Given data ▸
[Start of Attachment]

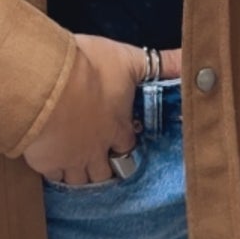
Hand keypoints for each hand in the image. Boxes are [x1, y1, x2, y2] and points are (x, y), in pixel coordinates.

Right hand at [21, 34, 182, 185]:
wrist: (47, 83)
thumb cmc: (88, 69)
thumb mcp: (129, 59)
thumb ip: (164, 63)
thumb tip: (194, 61)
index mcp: (118, 126)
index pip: (127, 145)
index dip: (125, 143)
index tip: (122, 140)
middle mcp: (97, 148)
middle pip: (103, 171)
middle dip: (103, 168)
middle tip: (100, 163)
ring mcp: (71, 158)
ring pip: (79, 179)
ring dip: (80, 175)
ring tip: (78, 170)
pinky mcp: (45, 161)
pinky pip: (52, 176)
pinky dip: (53, 171)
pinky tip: (51, 165)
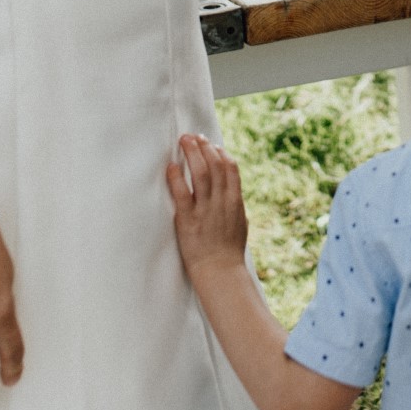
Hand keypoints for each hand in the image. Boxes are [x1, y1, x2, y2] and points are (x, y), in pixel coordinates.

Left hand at [166, 133, 249, 279]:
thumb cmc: (229, 252)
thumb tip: (232, 192)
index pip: (230, 168)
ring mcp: (205, 210)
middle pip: (214, 165)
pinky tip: (171, 167)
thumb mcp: (240, 224)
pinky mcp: (188, 220)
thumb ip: (235, 206)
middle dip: (204, 147)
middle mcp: (221, 202)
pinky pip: (181, 194)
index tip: (211, 144)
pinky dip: (176, 177)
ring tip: (183, 141)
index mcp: (235, 202)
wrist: (220, 273)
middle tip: (193, 136)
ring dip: (191, 154)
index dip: (220, 153)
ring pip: (200, 174)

[End of Attachment]

How to complete this task ▸
Only the lines starting at the one that includes "thumb tip: (194, 61)" and ending at the one that includes "pinky tip: (171, 167)" should be retyped, exactly, from the records above; no pictures.

Exercise response ▸
thumb tip: (194, 61)
index mcp: (118, 126)
index pip: (127, 145)
index dip: (125, 143)
index tip: (122, 140)
middle mcp: (97, 148)
middle pip: (103, 171)
middle dip: (103, 168)
middle tip: (100, 163)
ring mcp: (71, 158)
ring pip: (79, 179)
ring dip: (80, 175)
ring tip: (78, 170)
pinky mcp: (45, 161)
pinky pip: (52, 176)
pinky dip: (53, 171)
pinky tip: (51, 165)
Hand keypoints for each hand in the image. Boxes are [x1, y1, x2, y2] and points are (x, y), in pixel coordinates.

Left hand at [166, 133, 249, 279]:
thumb cmc: (229, 252)
thumb tip: (232, 192)
index pip: (230, 168)
ring mcp: (205, 210)
middle pip: (214, 165)
pinky tip: (171, 167)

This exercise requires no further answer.